Güneş Ay Bilekliği, klanı tarafından en tehlikeli anlarda hayatını korumak için verildi. Ancak Qin Nan'in ne kadar güçlü olduğunu görünce, kalbi korkuyla doldu ve onu Qin Nan'ı tuzağa düşürmek için Güneş Ay Bileziği'ni kullanmaya zorladı. Xi Fengxiao, Güneş Ay Bileziğinin gücüne son derece güvenmesine rağmen, Qin Nan'ın çeşitli yetenekleri ve gücü nedeniyle, durumun kontrolden çıkmasını önlemek için savaşı herhangi bir gecikme olmadan mümkün olan en kısa sürede bitirmek istedi.
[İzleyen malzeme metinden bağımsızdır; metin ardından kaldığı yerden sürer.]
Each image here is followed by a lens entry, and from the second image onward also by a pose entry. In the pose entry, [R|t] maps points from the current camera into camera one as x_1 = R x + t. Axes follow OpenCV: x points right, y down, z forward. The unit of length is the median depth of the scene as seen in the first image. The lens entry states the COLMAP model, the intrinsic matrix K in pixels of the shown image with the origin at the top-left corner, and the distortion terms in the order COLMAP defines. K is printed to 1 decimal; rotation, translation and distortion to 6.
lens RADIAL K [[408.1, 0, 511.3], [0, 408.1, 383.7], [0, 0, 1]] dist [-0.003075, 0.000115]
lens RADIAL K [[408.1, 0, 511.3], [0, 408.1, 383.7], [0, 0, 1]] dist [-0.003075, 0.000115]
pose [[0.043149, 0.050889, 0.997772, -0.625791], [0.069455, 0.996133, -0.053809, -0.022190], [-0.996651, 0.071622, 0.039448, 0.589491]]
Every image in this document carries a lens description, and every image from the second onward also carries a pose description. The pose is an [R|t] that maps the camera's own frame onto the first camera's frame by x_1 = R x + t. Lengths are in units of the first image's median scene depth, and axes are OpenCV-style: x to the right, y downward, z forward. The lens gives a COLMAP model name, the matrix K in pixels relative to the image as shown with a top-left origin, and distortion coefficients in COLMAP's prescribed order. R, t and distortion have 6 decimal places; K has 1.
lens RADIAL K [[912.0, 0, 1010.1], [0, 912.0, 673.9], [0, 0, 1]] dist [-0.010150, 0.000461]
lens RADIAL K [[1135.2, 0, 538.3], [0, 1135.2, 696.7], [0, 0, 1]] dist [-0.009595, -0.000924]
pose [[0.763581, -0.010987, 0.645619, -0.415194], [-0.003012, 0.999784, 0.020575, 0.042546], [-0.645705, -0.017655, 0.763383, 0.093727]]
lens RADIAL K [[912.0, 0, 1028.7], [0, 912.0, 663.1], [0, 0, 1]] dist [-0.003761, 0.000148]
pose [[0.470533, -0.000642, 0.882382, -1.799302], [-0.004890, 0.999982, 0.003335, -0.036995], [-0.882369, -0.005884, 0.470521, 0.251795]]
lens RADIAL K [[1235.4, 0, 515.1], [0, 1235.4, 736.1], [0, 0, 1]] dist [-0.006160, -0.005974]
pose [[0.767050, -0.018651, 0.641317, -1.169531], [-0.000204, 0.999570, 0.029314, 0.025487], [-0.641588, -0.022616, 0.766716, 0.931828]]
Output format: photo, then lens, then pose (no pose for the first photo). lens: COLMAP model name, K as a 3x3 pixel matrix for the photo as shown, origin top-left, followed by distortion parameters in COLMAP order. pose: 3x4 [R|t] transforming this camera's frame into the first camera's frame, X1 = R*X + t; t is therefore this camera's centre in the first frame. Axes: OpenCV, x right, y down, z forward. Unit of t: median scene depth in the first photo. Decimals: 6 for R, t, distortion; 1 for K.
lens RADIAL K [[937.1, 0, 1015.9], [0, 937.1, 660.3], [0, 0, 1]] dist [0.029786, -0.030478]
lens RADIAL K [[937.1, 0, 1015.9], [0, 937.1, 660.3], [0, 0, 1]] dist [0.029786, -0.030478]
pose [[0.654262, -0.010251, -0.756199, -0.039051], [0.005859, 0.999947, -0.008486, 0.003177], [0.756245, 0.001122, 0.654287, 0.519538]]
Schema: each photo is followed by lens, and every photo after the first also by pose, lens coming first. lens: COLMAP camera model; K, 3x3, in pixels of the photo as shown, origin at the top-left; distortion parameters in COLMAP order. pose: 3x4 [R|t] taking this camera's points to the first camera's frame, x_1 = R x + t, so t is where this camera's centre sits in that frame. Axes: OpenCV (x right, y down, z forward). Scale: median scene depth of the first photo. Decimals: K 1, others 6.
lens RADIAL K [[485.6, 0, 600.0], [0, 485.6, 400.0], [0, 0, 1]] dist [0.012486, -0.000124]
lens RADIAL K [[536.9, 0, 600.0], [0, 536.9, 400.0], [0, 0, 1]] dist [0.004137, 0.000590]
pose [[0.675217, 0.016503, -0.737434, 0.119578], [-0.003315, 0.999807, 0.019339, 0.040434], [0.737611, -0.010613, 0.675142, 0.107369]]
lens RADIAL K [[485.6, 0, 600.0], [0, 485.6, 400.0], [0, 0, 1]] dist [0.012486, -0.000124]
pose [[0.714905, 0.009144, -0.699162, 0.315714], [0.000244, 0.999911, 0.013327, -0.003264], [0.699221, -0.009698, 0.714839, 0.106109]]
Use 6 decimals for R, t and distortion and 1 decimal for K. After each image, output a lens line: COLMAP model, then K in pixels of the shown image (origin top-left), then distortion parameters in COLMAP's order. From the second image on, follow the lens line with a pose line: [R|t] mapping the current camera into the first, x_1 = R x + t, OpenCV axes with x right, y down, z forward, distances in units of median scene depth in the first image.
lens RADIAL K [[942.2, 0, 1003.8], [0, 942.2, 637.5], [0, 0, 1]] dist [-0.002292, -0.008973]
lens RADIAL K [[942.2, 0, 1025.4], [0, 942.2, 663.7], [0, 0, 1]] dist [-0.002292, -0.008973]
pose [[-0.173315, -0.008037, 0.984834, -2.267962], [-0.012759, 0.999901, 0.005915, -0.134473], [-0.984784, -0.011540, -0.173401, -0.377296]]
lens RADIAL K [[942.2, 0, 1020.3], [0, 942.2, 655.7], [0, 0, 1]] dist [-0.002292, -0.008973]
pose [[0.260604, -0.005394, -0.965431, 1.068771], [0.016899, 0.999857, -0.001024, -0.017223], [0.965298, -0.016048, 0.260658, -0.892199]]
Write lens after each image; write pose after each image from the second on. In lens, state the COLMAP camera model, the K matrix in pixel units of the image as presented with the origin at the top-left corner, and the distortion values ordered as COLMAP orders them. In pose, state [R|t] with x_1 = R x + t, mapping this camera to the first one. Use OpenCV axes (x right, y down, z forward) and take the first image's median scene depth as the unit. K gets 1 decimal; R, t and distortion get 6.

“İmparatoru Öldüren Kılıç!”

“Yeraltı Okyanus Küresi!”

Nan Chen ve Bei Rou, Xi Fengxiao'nun kozunu ortaya çıkardığını gördükten sonra Mistik Silahlarını saldırmak için kullanmaktan çekinmediler.

Nan Chen'in elindeki İmparator Katleden Kılıç bir metre uzunluğundaydı, simsiyah bir gövde ile soluk koyu kırmızı bir renk karışımıydı ve sanki Dövüş İmparatorlarını öldürmek için doğmuş gibi hafif bir öldürücü aura yayardı. Öte yandan, Yeraltı Okyanus Küresi, bin Yeraltı Dünyasından Gözlerden Uzak Balığı ile dövüldü. Küreden, sanki içinde bir Yeraltı Akıntısı saklanıyormuş gibi, başparmak büyüklüğünde bir küreden kabaran nehirlerin sesi duyulabiliyordu.